Spending for medical care in Alaska is ticking along at 8 percent annual growth rates and could reach about $8 billion in 2011, according to an analysis by consulting economist Mark Foster, who tracks the health care industry.
Foster has been retained by the Alaska Health Care Commission, an advisory group to the state, to track trends in health spending.
If the current trend continues, it would reach $10 billion in 2015 and $14.5 billion in 2020, Foster said in an interview.
“What’s significant about that is that this would equal 74 percent of the total wellhead value of Alaska North Slope oil production in 2020, using the state’s spring, 2011 long-term state revenue and production forecast,” he said.
Foster uses the total value of oil produced as a proxy for state Gross Domestic Product since there isn’t an official published GDP figure for Alaska and oil production and revenues are so dominant in the state’s economy.
“The point is that if we see declines in the two economic drivers in our economy, oil and the federal government, health care spending and the health care industry will be caught in a squeeze,” Fosters said.
Clearly the growth in health care spending is unsustainable and must be slowed, but the tools for doing that seem limited short of a meat axe-type cuts to government programs like Medicare, which seem likely to be accomplished through the federal Budget Control Act of 2011, passed by Congress Aug. 2.
Alaska’s growth rate of medical costs has historically tracked growth rates in other states, but has been a higher in the last two years because the national recession has slowed spending for health care in other states.

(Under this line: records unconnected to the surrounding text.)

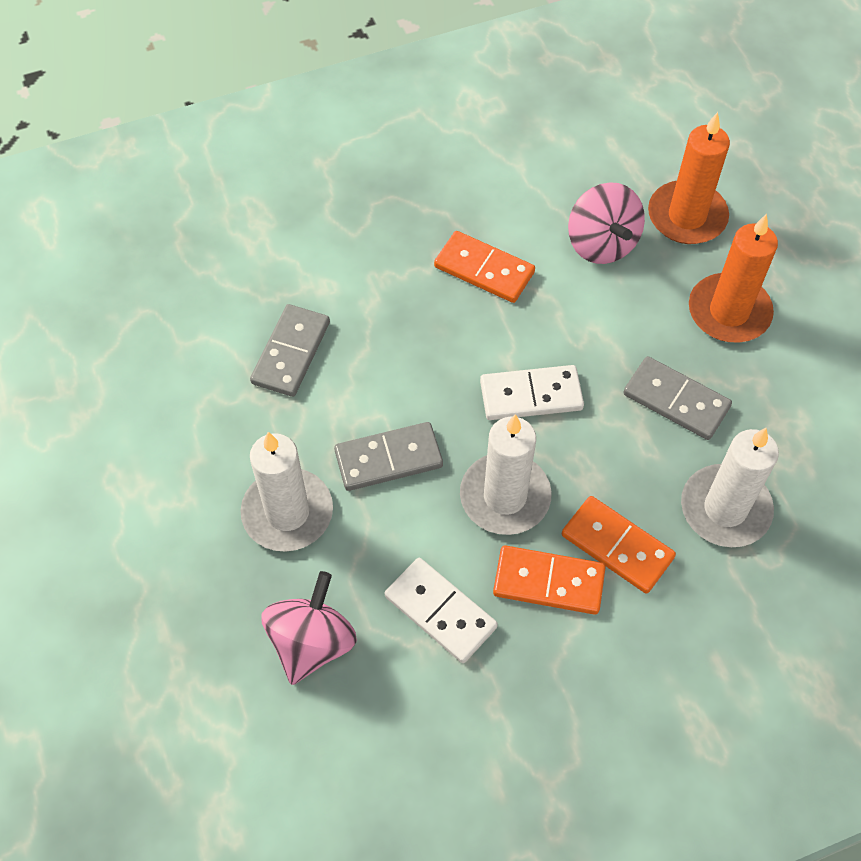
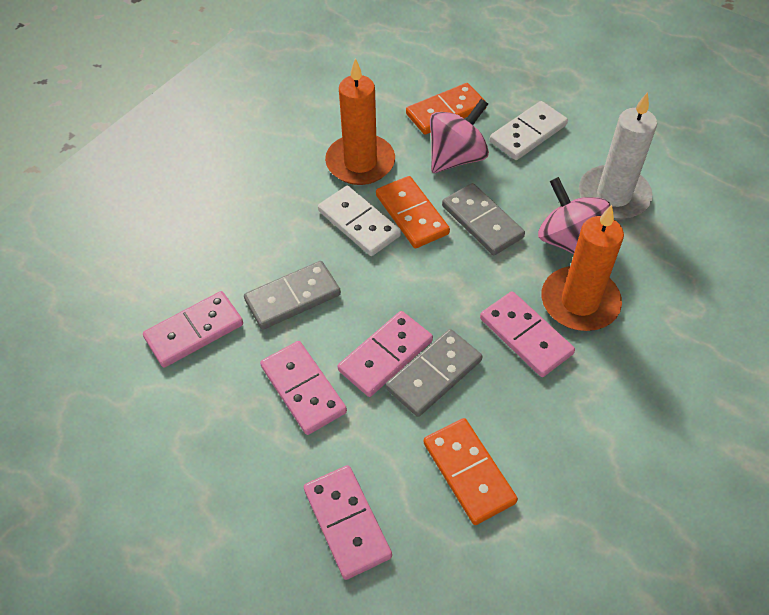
pink domino: none = 0 -> [143,291,243,368] [260,341,347,435] [304,465,392,580] [338,311,433,397] [480,291,575,377] = 5
white candle: [240,432,333,552] [460,414,552,535] [681,428,779,547] = 3 -> [579,92,657,220] = 1

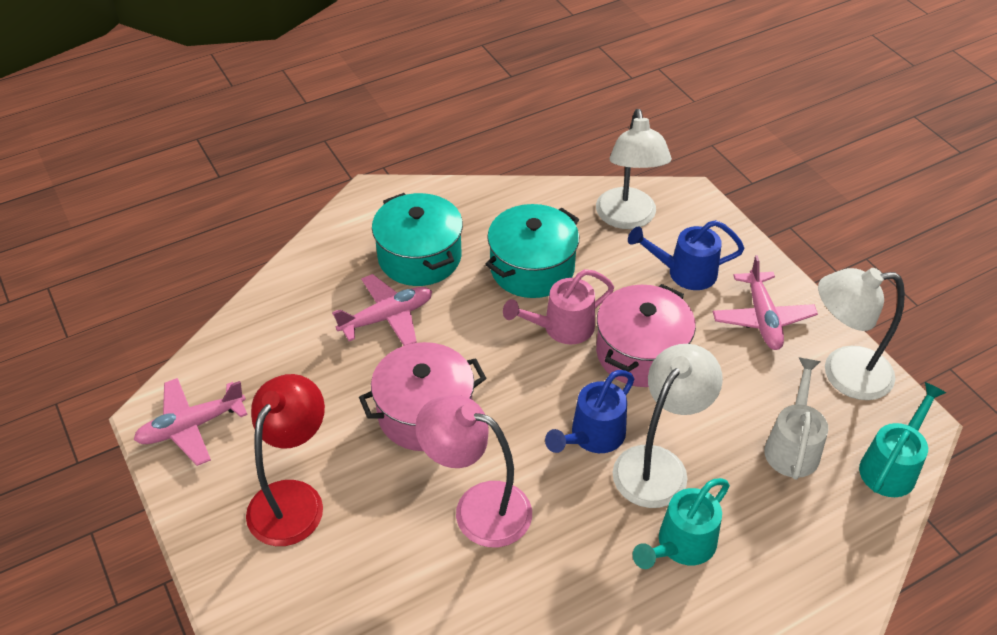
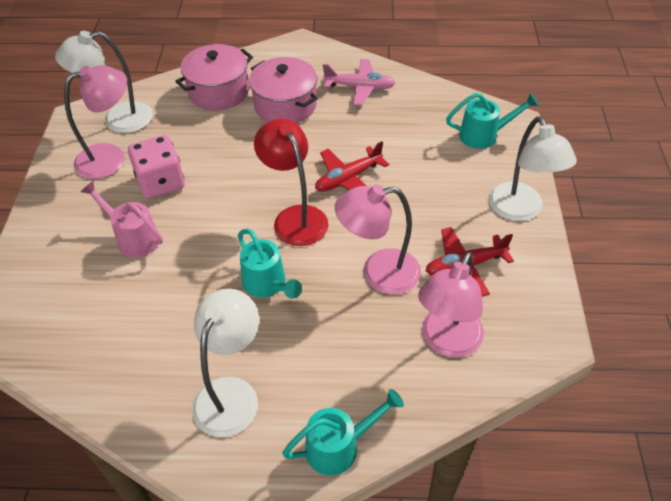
blue watering can: [545,370,634,453] [628,220,745,290] = 2 -> none = 0
pink dice: none = 0 -> [128,135,185,198] = 1
pink lamp: [415,395,532,547] = 1 -> [64,65,127,179] [335,184,421,294] [418,252,484,358] = 3
pink plane: [134,378,248,466] [332,274,432,346] [713,255,818,350] = 3 -> [323,59,395,106] = 1
red plane: none = 0 -> [315,141,389,192] [426,227,514,297] = 2
turquoise pot: [372,193,463,286] [485,204,579,298] = 2 -> none = 0
turquoise watering can: [633,478,730,569] [859,382,946,497] = 2 -> [238,229,302,299] [282,389,404,476] [446,93,539,149] = 3
white watering can: [764,357,828,480] = 1 -> none = 0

That’s partly in Medicare because of crimped state budgets and partly because people have chosen to delay or forego medical care because of tightened personal incomes, Foster said. Alaska has largely escaped the recession, so those effects haven’t been seen in Alaska.
There are some special forces at work in Alaska, however. National studies show that the cost of new technology drives 25 percent to 50 percent of the overall medical cost growth, and that personal income levels are also a factor, Foster said.
“We have money in Alaska and we spend it on technology, plus our over-65 population is growing more rapidly than elsewhere in the nation, so all of these are at work,” he said.
The cost for specific procedures appear to run 30 percent to 50 percent higher than costs for the same procedures in other states, Foster said, but the major differences appear to be for specialized procedures rather than services like primary care or nursing.
This may be because of the difficulty health providers experience in recruiting specialists to come to Alaska. The state health care commission has a study under way of cost differences between Alaska and elsewhere that should yield new information later this year, Foster said.
National studies, and Alaska isn’t much different, show that 70 percent of what contributes to health problems, in terms of factors contributing to early deaths, are behavioral patterns like poor diet, lack of exercise and genetic predispositions. Social circumstances, meaning poverty and lack of education, contribute to about 15 percent of early deaths. Lack of access to quality medical care only contributes to about 10 percent of early deaths. Environmental factors are blamed for the remaining 5 percent.
“Overall, Alaska does well in terms of life expectancy compared with the nation, and our higher rate of deaths due to accidents do not seem to affect the overall mortality picture, at least substantially,” Foster said.
Accidental deaths have come down in recent years, Foster said, and he credits an increasing emphasis on safety for that.
In terms of what can be done to slow the growth in costs, Foster said national studies show that many of the policy options being studied or implemented, like negotiated prescription drug prices and hospital pay-for-performance, will have only limited effects on medical cost inflation.
“We could look at a whole array of steps, but there might be only a 6 percent savings over 10 years,” Foster said.
There are some changes that could make a difference, however. One is changing the way medical care is managed, he said.
In medical care management, “the evidence indicates that ‘bundled’ payments and not payment-for-procedure will make a difference,” Foster said.
“Bundling” refers to grouping payments for a specific incident or health episode compared to billing for individual procedures or tests.
“This approach allows for better management and reduces the incentives to load up on procedures,” Foster said.
Medical malpractice tort reform could also make a big difference, he said, because it would reduce the incentive for the practice of “defensive” medicine, which could involve tests or procedures that are medically unnecessary, he said.
Foster said national studies indicate that elimination of unnecessary care could reduce total health care spending by 4 percent to 5 percent over 10 years. Unnecessary care is not just defensive medicine practices by health providers, however. It is also the extra tests or procedures requested by patients, Foster said.